==== THE DATA
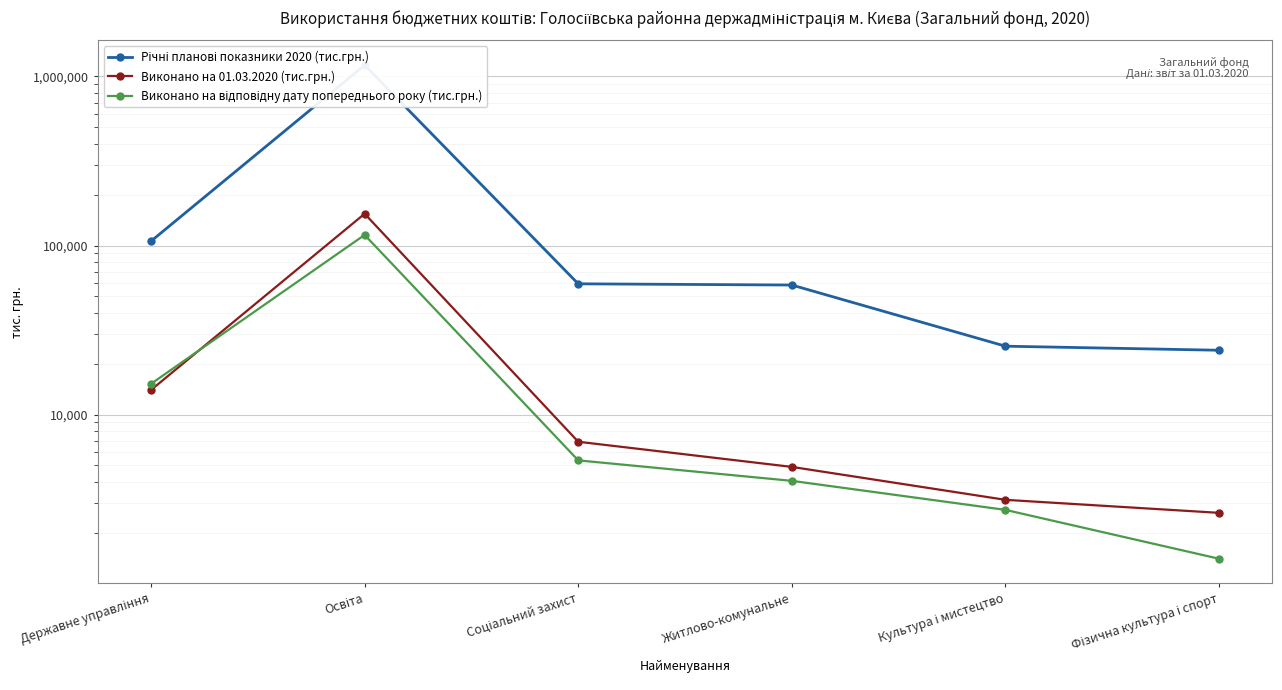

What is the label of the 5th point from the right?

Освіта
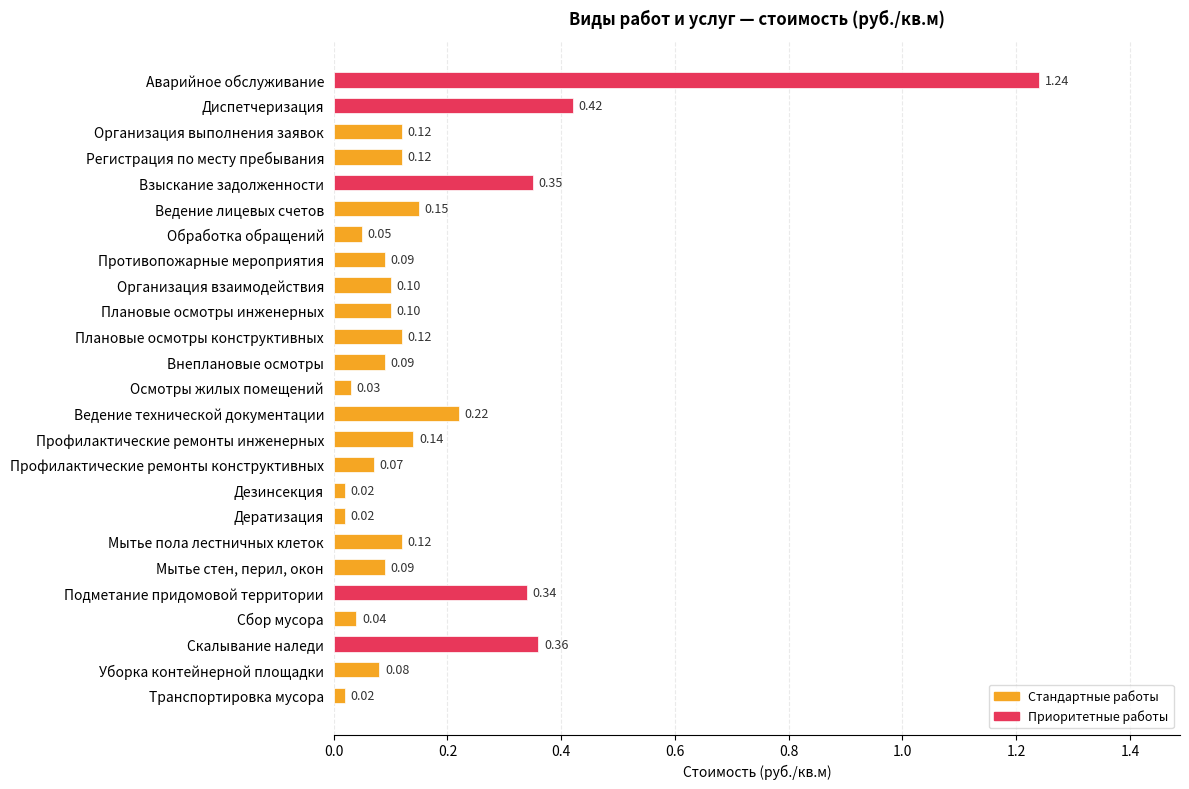

Which has a higher value, Плановые осмотры инженерных or Плановые осмотры конструктивных?

Плановые осмотры конструктивных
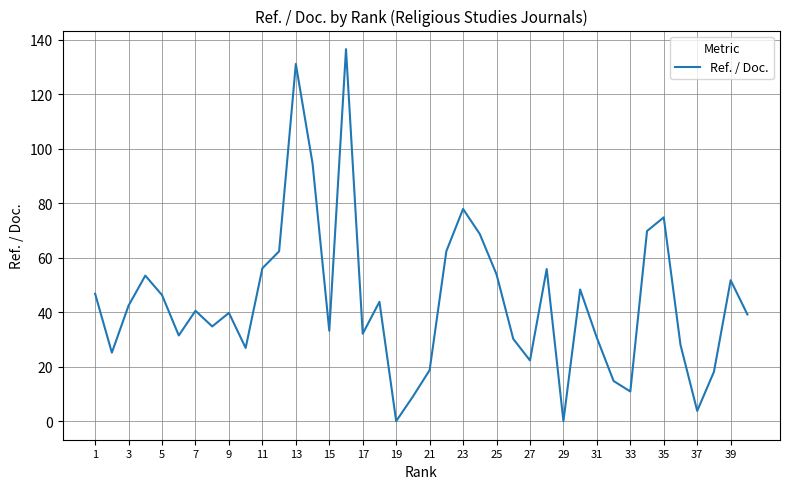

What is the maximum value shown in the chart?

136.5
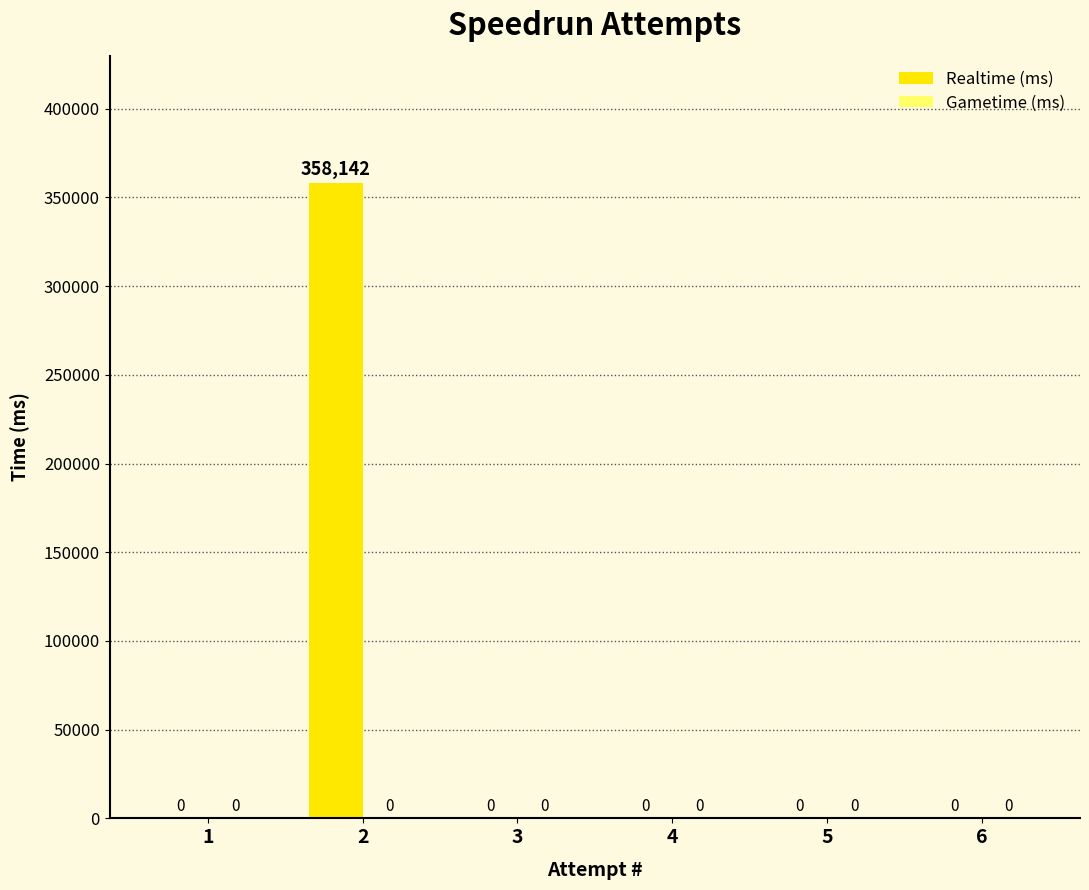

Reading left to right, what are all the values shown in this chart?

1=0	2=358142	3=0	4=0	5=0	6=0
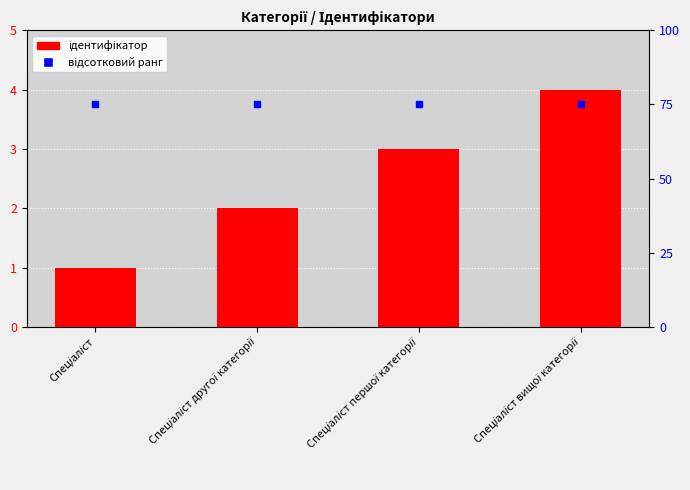

Rank the categories by value from lowest to highest.

Спеціаліст, Спеціаліст другої категорії, Спеціаліст першої категорії, Спеціаліст вищої категорії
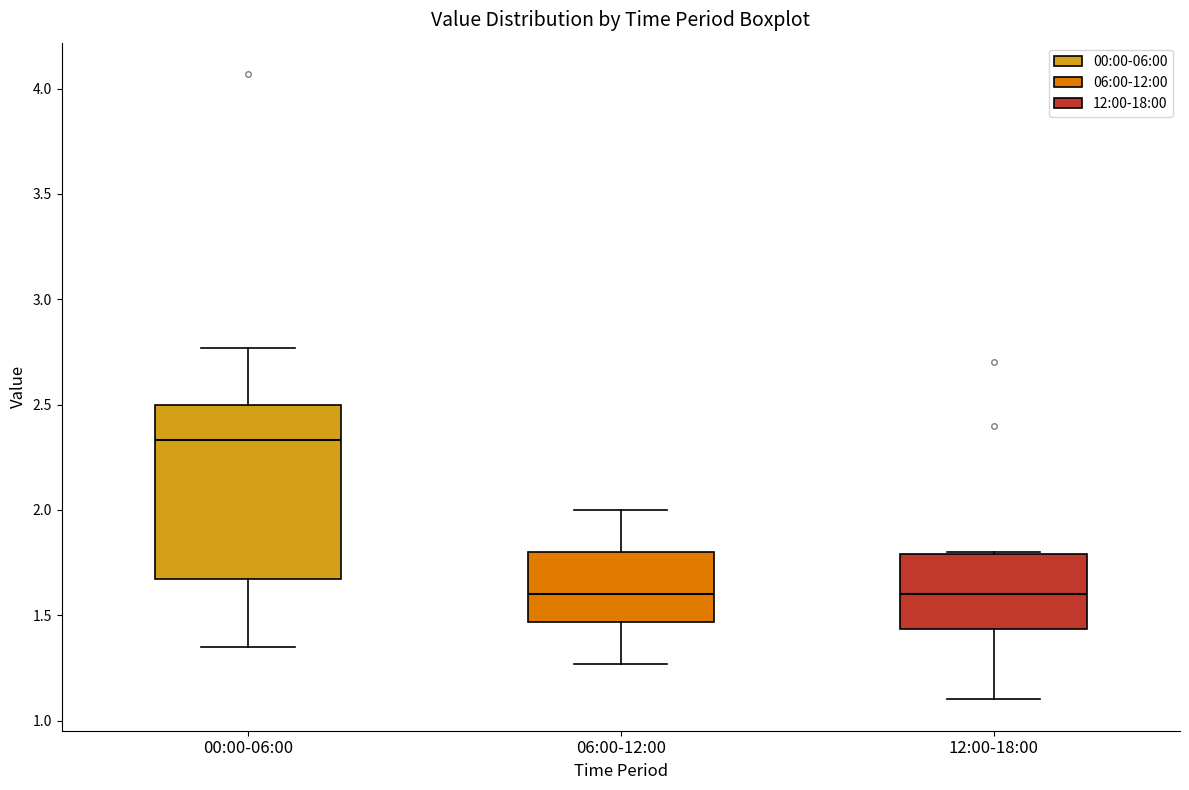

Reading left to right, read every box against the y-axis: the position of its median line, the range the box covers, and the ends of its whiskers. The values are not printed on the chart, so give them approximately, as read against the axis.

00:00-06:00: median 2.35, box 1.65 to 2.50, whiskers 1.35 to 2.75
06:00-12:00: median 1.60, box 1.45 to 1.80, whiskers 1.25 to 2.00
12:00-18:00: median 1.60, box 1.45 to 1.80, whiskers 1.10 to 1.80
========
TASK GOAL: Update the data above by replacing each occurrence of "chart" with "graph", keeping everything else the same. Omit the pictures.

REPLY:
What is the label of the 5th point from the right?

Освіта

Which has a higher value, Плановые осмотры инженерных or Плановые осмотры конструктивных?

Плановые осмотры конструктивных

What is the maximum value shown in the graph?

136.5

Reading left to right, what are all the values shown in this graph?

1=0	2=358142	3=0	4=0	5=0	6=0

Rank the categories by value from lowest to highest.

Спеціаліст, Спеціаліст другої категорії, Спеціаліст першої категорії, Спеціаліст вищої категорії

Reading left to right, read every box against the y-axis: the position of its median line, the range the box covers, and the ends of its whiskers. The values are not printed on the graph, so give them approximately, as read against the axis.

00:00-06:00: median 2.35, box 1.65 to 2.50, whiskers 1.35 to 2.75
06:00-12:00: median 1.60, box 1.45 to 1.80, whiskers 1.25 to 2.00
12:00-18:00: median 1.60, box 1.45 to 1.80, whiskers 1.10 to 1.80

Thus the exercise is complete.